La sociedad italiana lo vota. Ha sido dos veces Presidente del Consejo de Ministros. No tiene límite: se ha desmayado, se ha atentado contra él a lanzamiento de figurita marmórea. Ha sangrado y ha luchado. Y lo ha hecho por él y por su país, por la des-democracia populista, por el chantaje, lo ha hecho por la fiesta y por sus vellinas de dieciocho años. Lo ha hecho, pues, por el sexo y por la trasparencia de una corrupción obvia, visible y latente. Es como muchos, pero lo reconoce. Posee santos testículos. Tiene valor, tinte y 74 años.
Silvio hará frente a la justicia este próximo año tras una acusación que lo relacionó directamente con prostitución infantil y abuso de poder. ¿Abuso de poder?: ¡eso es legal!

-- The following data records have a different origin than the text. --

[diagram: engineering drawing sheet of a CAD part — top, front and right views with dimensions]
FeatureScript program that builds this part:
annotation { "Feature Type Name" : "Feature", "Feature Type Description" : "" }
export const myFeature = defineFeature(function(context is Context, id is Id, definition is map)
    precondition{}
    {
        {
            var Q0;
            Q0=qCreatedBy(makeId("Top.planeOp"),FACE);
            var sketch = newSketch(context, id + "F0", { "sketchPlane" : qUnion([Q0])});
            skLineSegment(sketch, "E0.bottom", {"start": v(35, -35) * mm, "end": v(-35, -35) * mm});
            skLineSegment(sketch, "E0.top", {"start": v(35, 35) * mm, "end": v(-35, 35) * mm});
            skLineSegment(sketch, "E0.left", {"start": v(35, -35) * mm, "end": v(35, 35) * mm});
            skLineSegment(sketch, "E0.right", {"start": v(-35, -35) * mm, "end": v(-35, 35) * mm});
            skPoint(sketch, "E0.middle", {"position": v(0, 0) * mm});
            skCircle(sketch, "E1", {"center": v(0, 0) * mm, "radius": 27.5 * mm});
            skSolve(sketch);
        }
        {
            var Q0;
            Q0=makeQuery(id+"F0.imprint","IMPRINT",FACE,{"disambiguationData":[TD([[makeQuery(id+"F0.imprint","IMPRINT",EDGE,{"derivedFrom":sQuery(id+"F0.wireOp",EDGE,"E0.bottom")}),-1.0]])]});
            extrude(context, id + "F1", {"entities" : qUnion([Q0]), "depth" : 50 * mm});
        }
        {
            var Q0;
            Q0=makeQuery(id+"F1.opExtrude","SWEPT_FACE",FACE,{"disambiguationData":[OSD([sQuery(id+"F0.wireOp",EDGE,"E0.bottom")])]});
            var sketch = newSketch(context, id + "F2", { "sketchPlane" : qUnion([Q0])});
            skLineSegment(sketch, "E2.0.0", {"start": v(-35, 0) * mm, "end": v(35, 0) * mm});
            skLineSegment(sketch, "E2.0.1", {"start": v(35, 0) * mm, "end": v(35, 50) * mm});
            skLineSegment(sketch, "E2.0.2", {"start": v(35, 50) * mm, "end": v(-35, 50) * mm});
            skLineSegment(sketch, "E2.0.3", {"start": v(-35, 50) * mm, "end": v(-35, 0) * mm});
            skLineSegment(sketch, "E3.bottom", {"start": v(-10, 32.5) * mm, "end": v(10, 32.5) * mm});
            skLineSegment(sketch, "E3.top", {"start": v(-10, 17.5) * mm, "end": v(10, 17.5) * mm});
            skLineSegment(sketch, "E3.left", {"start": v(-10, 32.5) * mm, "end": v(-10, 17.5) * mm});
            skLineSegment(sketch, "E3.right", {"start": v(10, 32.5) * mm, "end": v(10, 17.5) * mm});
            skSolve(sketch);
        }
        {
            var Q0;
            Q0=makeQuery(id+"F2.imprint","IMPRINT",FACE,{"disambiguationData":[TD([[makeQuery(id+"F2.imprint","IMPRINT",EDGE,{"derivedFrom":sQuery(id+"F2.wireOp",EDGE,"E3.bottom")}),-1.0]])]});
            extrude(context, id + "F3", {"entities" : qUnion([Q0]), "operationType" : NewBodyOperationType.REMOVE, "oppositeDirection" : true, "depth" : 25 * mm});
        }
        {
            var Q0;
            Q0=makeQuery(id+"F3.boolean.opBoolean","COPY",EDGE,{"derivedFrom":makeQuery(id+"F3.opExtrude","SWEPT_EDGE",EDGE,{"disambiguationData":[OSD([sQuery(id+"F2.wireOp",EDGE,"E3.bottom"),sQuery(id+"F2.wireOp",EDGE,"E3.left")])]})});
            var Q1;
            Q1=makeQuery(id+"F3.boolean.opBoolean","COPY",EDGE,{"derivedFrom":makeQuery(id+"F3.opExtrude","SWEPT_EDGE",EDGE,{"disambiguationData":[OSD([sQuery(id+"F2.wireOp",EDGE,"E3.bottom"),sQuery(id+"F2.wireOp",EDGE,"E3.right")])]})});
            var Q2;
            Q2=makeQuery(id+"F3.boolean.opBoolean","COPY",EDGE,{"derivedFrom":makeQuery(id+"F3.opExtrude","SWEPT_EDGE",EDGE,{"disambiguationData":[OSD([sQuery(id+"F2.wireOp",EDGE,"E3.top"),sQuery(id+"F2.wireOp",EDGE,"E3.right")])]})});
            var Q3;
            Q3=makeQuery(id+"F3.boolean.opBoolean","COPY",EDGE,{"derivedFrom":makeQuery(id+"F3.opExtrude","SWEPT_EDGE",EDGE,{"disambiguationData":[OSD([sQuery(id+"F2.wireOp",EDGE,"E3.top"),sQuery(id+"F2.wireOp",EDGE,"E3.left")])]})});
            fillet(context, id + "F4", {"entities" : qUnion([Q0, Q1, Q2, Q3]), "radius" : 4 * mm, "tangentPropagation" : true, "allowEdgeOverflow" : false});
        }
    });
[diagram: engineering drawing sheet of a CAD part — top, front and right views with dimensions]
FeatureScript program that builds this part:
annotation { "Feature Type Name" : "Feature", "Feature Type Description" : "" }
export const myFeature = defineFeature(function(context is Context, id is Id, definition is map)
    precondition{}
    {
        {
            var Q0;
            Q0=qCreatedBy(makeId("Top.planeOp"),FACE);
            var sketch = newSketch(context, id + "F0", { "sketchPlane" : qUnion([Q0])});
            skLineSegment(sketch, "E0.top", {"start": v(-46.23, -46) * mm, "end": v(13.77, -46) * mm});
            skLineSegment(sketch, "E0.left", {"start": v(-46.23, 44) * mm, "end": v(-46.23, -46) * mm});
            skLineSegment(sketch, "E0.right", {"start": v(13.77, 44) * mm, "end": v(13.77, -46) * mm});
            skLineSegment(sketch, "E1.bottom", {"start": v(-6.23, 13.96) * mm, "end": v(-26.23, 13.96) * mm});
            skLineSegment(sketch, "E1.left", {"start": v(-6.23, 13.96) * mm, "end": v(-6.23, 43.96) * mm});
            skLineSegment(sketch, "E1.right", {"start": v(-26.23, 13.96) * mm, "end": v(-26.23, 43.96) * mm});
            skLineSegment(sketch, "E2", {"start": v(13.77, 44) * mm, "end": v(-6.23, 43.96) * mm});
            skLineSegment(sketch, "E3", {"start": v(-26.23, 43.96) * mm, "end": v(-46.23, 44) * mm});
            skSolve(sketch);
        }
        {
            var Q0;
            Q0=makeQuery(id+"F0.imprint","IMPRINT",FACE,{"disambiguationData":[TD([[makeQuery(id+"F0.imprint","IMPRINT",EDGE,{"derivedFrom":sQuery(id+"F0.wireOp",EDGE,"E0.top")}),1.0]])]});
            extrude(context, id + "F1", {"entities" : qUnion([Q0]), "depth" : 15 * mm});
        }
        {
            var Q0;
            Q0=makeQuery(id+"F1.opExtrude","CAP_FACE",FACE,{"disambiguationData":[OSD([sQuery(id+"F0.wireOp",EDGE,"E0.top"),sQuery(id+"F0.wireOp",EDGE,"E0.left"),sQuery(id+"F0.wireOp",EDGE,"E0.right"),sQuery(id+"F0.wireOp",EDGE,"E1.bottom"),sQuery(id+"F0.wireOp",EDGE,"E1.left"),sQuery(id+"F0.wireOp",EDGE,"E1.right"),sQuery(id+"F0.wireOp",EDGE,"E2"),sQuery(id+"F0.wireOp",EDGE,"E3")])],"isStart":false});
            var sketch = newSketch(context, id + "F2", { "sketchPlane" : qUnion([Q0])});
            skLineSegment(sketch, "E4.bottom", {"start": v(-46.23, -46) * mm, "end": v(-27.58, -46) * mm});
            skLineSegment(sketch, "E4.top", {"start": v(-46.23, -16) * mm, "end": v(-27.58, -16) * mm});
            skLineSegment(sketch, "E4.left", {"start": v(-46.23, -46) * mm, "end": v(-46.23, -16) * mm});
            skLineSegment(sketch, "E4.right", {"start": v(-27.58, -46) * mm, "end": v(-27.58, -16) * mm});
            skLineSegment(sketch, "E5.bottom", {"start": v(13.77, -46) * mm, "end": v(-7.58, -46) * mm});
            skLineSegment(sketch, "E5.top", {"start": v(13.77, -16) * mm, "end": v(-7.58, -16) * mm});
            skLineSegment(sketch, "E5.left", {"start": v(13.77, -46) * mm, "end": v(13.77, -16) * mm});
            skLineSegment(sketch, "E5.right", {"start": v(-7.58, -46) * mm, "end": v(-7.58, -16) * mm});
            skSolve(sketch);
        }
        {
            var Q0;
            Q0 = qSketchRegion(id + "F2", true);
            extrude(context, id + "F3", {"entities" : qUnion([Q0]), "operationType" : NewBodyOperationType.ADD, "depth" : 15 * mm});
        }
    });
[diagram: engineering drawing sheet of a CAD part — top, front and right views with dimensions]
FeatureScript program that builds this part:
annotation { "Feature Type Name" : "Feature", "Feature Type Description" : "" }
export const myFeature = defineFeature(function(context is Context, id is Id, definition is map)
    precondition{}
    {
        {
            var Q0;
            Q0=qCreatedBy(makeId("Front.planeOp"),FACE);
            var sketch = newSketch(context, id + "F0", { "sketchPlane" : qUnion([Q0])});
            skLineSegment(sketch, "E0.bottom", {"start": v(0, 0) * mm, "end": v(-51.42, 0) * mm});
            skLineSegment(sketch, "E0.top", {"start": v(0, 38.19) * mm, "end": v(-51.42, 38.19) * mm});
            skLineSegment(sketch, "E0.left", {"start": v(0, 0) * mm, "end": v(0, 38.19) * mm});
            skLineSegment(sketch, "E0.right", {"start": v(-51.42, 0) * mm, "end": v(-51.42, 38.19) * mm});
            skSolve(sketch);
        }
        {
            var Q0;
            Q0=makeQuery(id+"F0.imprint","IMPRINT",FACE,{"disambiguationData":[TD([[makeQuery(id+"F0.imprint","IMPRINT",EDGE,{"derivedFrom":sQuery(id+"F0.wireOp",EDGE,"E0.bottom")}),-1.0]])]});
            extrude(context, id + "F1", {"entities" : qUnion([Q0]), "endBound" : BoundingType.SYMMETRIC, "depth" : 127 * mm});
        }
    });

Hoy ha salido a la luz un nuevo escándalo. En una conversación telefónica que mantuvo con Walter Laviota –buscado hoy por la justicia- el premier afirma que “Dentro de unos meses me voy de este país de mierda (Italia) que me produce náuseas…Lo único que pueden decir de mí es que follo. Esto es lo único que pueden decir que hago, así que, que me pongan micrófonos donde quieran y que escuchen mis conversaciones. No me importa. Total, dentro de unos meses me voy por mi cuenta a otro sitio". Estas palabras producirán un eco destacable, y devengarán en silencio hasta otra buena nueva. ¿De verdad se irá? ¿Se llevará con él a todos sus amigos? Me imagino a sus homónimos, deben de ver en él el espejo limpio y límpido de lo que es la política actual: un circo inquebrantable y viejo de Fellini.